    08.Mai 2024
    Traditionell spricht der amtierende Bundesgesundheitsminister bei der Eröffnung des Deutschen Ärztetags. Traditionell geht es dabei mitunter ruppig zu. Nicht so in diesem Jahr. Konzilianz herrschte vor. Lauterbach brachte keine Neuigkeiten oder Lösungsansätze mit. Alles Gesagte hatte man von ihm schon mal gehört. Selten war das Aufeinandertreffen mit den gewählten Vertretern der deutschen Ärzteschaft so einträchtig wie in diesem Jahr beim 128. Deutschen Ärztetag in Mainz. Manche Delegierten schüttelten verständnislos ihren Kopf.
    Bundesgesundheitsminister Prof. Dr. med. Karl Lauterbach
    Bundesgesundheitsminister Prof. Dr. med. Karl Lauterbach

    „Wir können es uns gar nicht leisten, nicht miteinander zu reden“, betonte Karl Lauterbach eingangs. Der Sozialdemokrat warb im weiteren Verlauf seiner Rede für seine Gesetzesinitiativen und beschrieb vornehmlich - vorbei an aller Kritik – nur den Ist-Zustand des deutschen Gesundheitswesens. Der Minister räumte immerhin ein, nicht nur Versäumnisse in seinem Regierungsamt geerbt, sondern an deren Entstehung als Gesundheitspolitiker in der Vergangenheit mitgewirkt zu haben.

    Wie steht es wirklich um die Gesprächsbereitschaft zwischen den Leistungsträgern und den Gesundheitspolitikern in Berlin? Mitunter scheint es völlig divergierende Wahrnehmungen der Realität zu geben, denn nahezu täglich beklagen Ärztekammern und sonstige Ärztevertreter in den vergangenen Wochen aus eigenen Erfahrungen, dass ihr ärztlicher Sachverstand bewusst vom Bundesgesundheitsministerium ignoriert wird und in Berlin sogar regelrecht als „störend“ empfunden wird.

    Eingangs suchte Lauterbach den Schulterschluss, bedankte sich, dass die Ärzteschaft „geschlossen gegen die inneren Feinde der Demokratie zu stehen“. Die Ärzteschaft sei eingeladen, an der Gestaltung der Zeitenwende teilzunehmen.

    Verantwortung für Fehlentwicklungen im deutschen Gesundheitswesen versuchte Karl Lauterbach breit zu verteilen: Es werde zu viel stationär versorgt. „50 Prozent der Patienten in Kliniken, könnten bei optimalen Bedingungen, ambulant versorgt werden. Wir haben zugelassen, dass die Krankenhäuser viel zu stark unter ökonomischen Zwängen stehen."

    In besondere Verantwortung nahm Lauterbach Chefärzte, die in persönlichen Abreden mit Klinikleitungen Vereinbarungen träfen, die nicht rein medizinisch, sondern eher gewinnorientiert seien. „Es ist unethisch, so zu praktizieren.“

    Lauterbach versprach wenig später, die Regeln für investorengetriebene MVZ zu ändern. „Diese Art der Profitgier wollen wir nicht zulassen. Das werden wir verhindern.“ Immerhin die seit Jahren wiederholte ärztliche Kritik diesbezüglich wurde schon wahrgenommen.

Aufgaben:
• a. Entscheide für jede Aussage, ob sie zum Textauszug passt, und belege dein Ja oder Nein mit dem entscheidenden Wortlaut: (i) Lauterbach brachte zum Ärztetag neue Lösungsansätze mit. (ii) Der 128. Deutsche Ärztetag fand in Mainz statt. (iii) Lauterbach kündigte an, die Regeln für investorengetriebene MVZ zu ändern.
• b. Wie viel Prozent der Klinikpatienten könnten laut Lauterbach im Textauszug bei optimalen Bedingungen ambulant versorgt werden?
• c. Gib bitte den Abschnitt des Textauszugs zurück, der mit „Eingangs suchte Lauterbach“ beginnt und mit „der Zeitenwende teilzunehmen.“ endet.
Die Einträge haben mit dem Textauszug nichts zu tun.

Gezeigtes Material:
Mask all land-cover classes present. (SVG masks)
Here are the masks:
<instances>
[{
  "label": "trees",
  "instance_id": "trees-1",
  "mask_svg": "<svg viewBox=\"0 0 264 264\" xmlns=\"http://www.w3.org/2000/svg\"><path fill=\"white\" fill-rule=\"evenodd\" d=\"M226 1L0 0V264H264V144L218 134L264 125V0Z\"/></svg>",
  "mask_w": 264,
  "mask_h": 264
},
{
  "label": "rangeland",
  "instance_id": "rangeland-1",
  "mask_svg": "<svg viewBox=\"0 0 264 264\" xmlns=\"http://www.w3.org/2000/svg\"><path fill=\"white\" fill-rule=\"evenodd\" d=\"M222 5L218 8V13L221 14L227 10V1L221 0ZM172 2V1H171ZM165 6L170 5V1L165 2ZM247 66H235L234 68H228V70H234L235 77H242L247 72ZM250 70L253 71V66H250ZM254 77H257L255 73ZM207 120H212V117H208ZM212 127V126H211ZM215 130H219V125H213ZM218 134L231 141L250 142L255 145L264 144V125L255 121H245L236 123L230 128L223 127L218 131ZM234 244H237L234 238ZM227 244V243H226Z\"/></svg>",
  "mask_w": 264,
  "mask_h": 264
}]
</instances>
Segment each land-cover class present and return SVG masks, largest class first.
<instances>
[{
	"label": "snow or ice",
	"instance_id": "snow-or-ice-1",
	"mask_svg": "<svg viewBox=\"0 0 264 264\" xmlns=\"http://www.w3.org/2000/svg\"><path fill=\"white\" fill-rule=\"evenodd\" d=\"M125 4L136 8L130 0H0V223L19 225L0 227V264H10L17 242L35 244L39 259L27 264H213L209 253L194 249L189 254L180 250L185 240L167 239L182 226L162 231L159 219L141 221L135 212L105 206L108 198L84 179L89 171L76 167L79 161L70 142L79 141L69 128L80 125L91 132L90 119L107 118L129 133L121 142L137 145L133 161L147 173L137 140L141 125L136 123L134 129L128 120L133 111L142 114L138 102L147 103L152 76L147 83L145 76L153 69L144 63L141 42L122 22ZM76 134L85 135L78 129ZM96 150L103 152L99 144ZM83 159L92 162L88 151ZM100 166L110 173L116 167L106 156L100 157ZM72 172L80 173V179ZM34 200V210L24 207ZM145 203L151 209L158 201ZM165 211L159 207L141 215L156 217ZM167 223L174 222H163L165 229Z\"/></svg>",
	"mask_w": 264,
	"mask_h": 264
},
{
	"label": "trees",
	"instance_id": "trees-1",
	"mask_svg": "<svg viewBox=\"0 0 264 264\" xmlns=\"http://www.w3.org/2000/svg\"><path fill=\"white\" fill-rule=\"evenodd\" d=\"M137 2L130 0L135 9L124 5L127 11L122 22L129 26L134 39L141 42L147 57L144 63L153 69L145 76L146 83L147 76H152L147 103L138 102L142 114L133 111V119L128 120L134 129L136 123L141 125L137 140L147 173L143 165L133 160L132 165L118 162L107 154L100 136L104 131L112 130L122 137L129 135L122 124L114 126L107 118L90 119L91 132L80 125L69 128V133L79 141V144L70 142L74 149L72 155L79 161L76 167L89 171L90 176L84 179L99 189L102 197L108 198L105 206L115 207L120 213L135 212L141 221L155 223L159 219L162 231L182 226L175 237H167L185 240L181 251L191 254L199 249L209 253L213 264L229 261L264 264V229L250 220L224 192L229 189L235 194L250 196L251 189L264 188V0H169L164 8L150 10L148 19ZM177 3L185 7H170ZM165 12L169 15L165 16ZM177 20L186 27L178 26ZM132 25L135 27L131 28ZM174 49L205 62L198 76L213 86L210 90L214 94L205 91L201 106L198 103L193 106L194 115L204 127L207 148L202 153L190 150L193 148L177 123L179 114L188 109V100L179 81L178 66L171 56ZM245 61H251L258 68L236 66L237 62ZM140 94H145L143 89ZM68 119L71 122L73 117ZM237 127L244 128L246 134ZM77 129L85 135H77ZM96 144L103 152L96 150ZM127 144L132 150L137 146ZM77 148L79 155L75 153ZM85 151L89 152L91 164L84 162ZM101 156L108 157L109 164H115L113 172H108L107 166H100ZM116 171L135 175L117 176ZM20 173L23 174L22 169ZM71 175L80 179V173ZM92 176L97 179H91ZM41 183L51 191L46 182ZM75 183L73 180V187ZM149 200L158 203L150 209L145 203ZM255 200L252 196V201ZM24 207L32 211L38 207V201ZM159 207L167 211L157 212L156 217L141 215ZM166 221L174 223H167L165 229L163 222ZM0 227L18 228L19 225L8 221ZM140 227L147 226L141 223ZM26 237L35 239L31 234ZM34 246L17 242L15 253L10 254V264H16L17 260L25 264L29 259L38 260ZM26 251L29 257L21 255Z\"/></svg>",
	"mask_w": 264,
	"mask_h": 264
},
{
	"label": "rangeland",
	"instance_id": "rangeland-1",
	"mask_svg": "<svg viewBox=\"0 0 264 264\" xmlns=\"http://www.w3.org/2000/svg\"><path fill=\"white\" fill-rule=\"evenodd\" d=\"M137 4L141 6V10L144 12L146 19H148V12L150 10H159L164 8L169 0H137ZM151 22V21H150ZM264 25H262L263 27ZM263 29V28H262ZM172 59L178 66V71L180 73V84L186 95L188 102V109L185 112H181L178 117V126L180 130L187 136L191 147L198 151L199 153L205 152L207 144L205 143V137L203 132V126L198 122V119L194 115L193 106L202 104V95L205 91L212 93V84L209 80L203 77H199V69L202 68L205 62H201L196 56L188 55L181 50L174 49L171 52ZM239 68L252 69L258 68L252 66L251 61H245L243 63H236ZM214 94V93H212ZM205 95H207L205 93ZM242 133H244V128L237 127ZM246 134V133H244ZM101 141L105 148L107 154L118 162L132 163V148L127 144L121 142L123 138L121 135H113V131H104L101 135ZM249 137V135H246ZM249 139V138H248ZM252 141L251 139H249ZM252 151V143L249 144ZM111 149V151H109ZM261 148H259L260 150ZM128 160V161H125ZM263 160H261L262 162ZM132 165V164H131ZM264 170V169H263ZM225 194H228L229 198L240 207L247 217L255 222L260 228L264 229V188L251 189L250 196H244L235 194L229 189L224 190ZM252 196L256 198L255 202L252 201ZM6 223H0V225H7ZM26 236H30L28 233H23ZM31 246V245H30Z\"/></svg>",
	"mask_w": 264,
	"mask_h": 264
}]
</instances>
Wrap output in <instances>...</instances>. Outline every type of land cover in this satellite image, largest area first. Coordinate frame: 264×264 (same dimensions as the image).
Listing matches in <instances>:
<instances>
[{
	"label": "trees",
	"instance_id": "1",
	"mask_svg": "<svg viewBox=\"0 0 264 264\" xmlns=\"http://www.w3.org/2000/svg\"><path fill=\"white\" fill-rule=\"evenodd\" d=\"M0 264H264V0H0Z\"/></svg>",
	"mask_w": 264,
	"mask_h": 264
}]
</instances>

Lösungen:
• a.
(i) Nein: „Lauterbach brachte keine Neuigkeiten oder Lösungsansätze mit.“
(ii) Ja: „beim 128. Deutschen Ärztetag in Mainz“
(iii) Ja: „Lauterbach versprach wenig später, die Regeln für investorengetriebene MVZ zu ändern.“

• b. 50 Prozent.

• c.
Eingangs suchte Lauterbach den Schulterschluss, bedankte sich, dass die Ärzteschaft „geschlossen gegen die inneren Feinde der Demokratie zu stehen“. Die Ärzteschaft sei eingeladen, an der Gestaltung der Zeitenwende teilzunehmen.